House Huguetan on the Lange Voorhout in The Hague has a rich royal history. This city palace built in 1734 was the temporary residence of William I in 1813. William II and his wife Anna Paulowna made use of it as well. Today it is in use as a temporary museum.
History It's difficult for us to imagine, but Lange Voorhout has not always had such magnificient buildings. The older, smaller houses whih used to be here, gradually fell into disrepair and were consequently demolished in the 17th and 18th centuries. Construction of the town palace at No. 34 commenced in 1734. The architect Daniël Marot, wo was court architect to Louis XIV of France, designed and built the house for Adriana Margaretha Huguetan, a wealthy banker's daughter. After her death, her neighbour Baron van Tuyll bought House Huguetan. Since he also owned the house on the other side, he was able to connect the houses with one another by building a single façade at the front. This façade, designed by Pieter de Swart, was finished in 1761.
Royal inhabitants In 1813, the city palace became the temporary residence of King William I after he arrived in the Netherlands. He only lived here a short period of time, before he moved to the newly renovated Noordeinde Palace. William II and his wife Anna Paulowna made use of House Huguetan as well. The lived here for two years before moving to Kneuterdijk Palace.
Lange Voorhout The L-shaped Lange Voorhout in The Hague merits its reputation as one of the finest urban ensembles in Europe. Its rows of linden trees were first planted by Emperor Charles V, and are supposed to have inspired the layout of Berlin's great boulevard Unter den Linden. It was here in the 17C and 18C that the famous and fashionable came to see and be seen, particularly during the Sunday church parade.
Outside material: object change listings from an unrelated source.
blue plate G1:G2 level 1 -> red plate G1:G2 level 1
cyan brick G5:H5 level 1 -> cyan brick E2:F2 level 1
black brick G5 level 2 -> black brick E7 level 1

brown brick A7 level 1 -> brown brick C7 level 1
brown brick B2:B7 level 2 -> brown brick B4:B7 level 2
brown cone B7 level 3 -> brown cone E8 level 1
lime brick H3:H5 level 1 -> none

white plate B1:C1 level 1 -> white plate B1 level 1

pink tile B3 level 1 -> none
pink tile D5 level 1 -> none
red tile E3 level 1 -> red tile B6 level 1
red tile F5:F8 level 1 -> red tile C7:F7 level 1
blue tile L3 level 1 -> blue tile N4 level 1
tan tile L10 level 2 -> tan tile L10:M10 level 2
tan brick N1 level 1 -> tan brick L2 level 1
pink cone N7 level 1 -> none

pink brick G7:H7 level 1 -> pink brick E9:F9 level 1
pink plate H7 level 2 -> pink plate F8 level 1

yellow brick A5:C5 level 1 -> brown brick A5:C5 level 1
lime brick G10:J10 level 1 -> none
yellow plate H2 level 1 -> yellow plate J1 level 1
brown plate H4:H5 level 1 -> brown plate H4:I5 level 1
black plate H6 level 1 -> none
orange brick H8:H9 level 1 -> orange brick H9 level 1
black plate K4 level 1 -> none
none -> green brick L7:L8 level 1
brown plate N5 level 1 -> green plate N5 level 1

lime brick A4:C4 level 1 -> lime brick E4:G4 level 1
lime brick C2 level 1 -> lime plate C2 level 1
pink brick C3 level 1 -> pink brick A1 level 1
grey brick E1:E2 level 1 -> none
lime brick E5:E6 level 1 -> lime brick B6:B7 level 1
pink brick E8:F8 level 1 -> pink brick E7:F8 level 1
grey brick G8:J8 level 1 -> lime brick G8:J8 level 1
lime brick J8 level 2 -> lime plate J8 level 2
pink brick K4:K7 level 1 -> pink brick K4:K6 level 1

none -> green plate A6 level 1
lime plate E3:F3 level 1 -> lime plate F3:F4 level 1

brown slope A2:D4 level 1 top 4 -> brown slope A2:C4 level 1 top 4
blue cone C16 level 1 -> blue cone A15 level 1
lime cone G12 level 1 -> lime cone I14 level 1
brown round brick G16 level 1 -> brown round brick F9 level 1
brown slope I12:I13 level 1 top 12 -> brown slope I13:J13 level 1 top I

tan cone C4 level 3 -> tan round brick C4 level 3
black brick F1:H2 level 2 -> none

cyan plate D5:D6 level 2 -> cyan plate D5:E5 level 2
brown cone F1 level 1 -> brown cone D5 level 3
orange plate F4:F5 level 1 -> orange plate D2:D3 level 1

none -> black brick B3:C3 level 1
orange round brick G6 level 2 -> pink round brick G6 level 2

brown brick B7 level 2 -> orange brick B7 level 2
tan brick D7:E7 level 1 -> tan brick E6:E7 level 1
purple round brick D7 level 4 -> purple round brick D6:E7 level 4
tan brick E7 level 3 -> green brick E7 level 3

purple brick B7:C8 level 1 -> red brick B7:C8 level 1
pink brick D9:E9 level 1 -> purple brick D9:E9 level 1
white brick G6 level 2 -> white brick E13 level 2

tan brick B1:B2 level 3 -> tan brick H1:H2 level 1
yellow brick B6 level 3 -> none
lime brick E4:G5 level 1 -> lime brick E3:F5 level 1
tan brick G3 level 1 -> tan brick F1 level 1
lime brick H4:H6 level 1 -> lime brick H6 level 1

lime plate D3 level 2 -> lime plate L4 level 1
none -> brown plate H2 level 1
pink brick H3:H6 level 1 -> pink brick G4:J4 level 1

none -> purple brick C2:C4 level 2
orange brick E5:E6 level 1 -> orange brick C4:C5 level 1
Directions The Lange Voorhout lane in the city centre is easily reached by car, public transportation and bicycle. From the Utrechtsebaan (A4 and A12) follow signs to 'Centrum'. Parking around the Lange Voorhout is limited, though. You can use Interparking Museumkwartier, or parking Malieveld. From the Central Station in The Hague it's a short, ten-minute walk to the Lange Voorhout. Traveling by tram, you can take tram 1 or 9 in the direction of Scheveningen beach from either Central Station or Hollands Spoor.